Kenyan elections, again

Kenyan elections, again
The re-run of Kenyan elections is taking place on October 26th, 2017. The nation’s Supreme Court had declared the August 8th election null and void due to “irregularities.”..

The re-run of Kenyan elections is taking place on October 26th, 2017.

The nation’s Supreme Court had declared the August 8th election null and void due to “irregularities.”


Kenya, officially the Republic of Kenya, is a founding member of the East African Community (EAC). The capital, Nairobi, is a regional commercial hub. Civilization in Kenya can be traced back to pre-historic era.  Kenya is named after Mount Kenya. In the 19th century, the German explorer Johann Ludwig Krapf was staying with the Bantu Kamba people when he first spotted the mountain.

The economy of Kenya is the largest by GDP in East and Central Africa. The largest city in Kenya is Nairobi and it is also the nation’s capital. Kenya has a population of approximately 48 million people in January 2017.

The nation is currently in the midst of a political crisis. The general elections in Kenya had been held on August 8th, 2017. It was one of the most hotly contested elections in the country’s modern history. The two main contenders were the current President Uhuru Kenyatta and Raila Odinga, who lost to Kenyatta in the previous election. The region used to be a one-party country till 1991. The incumbent was seeking a second and final term of the office.

President Kenyatta had been adjudged the winner after the voting had taken place. However, in September 2017, the Supreme Court of Kenya declared the results of the elections “null and void.” It is likely that this is the first time in Africa where the court has ruled in favor of the opposition regarding election fraud.

The Supreme Court’s ruling was met with violence and protests across the country. The judges admitted that they themselves had gotten threats as a result of it. The highest court maintained that the results were “neither transparent nor verifiable.” It blamed the electoral commission for the problems. The court revealed that the results of the election had been declared before the results from the 40,000 polling stations had even been received.

Kenyatta meanwhile tried to urge Kenyans to maintain peace in the wake of the ruling. He said that he disagreed with the judgement but would respect it. In a televised address, he noted that it was "important to respect the rule of law even if you disagree with the Supreme Court ruling".



Kenya's opposition leader Raila Odinga announced that he would not take part in the court-ordered re-run of the presidential vote scheduled to take place on October 26th, 2017. In September he had demanded "legal and constitutional guarantees” in order to ensure that the second round of these elections would be fair and legal. After not receiving such a guarantee, he pulled out.

“In the interest of the people of Kenya, the region and world at large, we believe that all will be best served by (opposition grouping) NASA vacating the presidential candidature of elections slated for 26th of October, 2017," Odinga told a news conference.
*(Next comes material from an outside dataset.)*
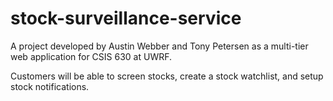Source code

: # stock-surveillance-service

A project developed by Austin Webber and Tony Petersen as a multi-tier web application for CSIS 630 at UWRF.

Customers will be able to screen stocks, create a stock watchlist, and setup stock notifications.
Kenyatta meanwhile indicated that the elections would take place as scheduled. He told his supporters, “There is nowhere the constitution says Raila Amollo Odinga has to be on the ballot.”

The elections are currently underway in Kenya. Even though the final tally is not out, reports have suggested that in contrast to the August 2017, elections, this one has a much lesser voter turnout. Additionally, Agence France-Presse reported that ballot boxes and electronic kits to identify voters and transmit results had not arrived in many of the polling stations despite the fact voting was already underway. Opposition supporters blamed officials for not delivering voting material on time.

One voter in Nairobi's Mathare slum, taxi driver David Njeru, 26, told the AFP news agency: "It is my duty to vote. Last time the queue was all around the block and I waited six hours to vote, this time the people are few."

Odinga has continued to boycott the vote but he urged his supporters not to resort to violence against those who will be voting. “Do not look at your [neighbour] with suspicion … He or she is as much of a victim as you.” Kenyatta urged people to vote on the eve of the elections stating, “Our forefathers fought and died for the right of the African to vote, we dare not reject this inheritance."

Kenyan elections have historically been marred by violence. Even the August elections witnessed violent outbreaks and resulted in the deaths of at least 24 people, according to human rights groups.


Our assessment is that since there were no new measures introduced to ensure the authenticity of the Presidential elections, there will be doubts cast on the results of the re-run. The fact that thousands of Kenyans have not cast their ballot indicates a growing lack of trust in the process. We believe given that the main opposition has withdrawn from the election, Kenyatta will secure a final term as the President. His tenure will likely be affected by claims of illegitimacy.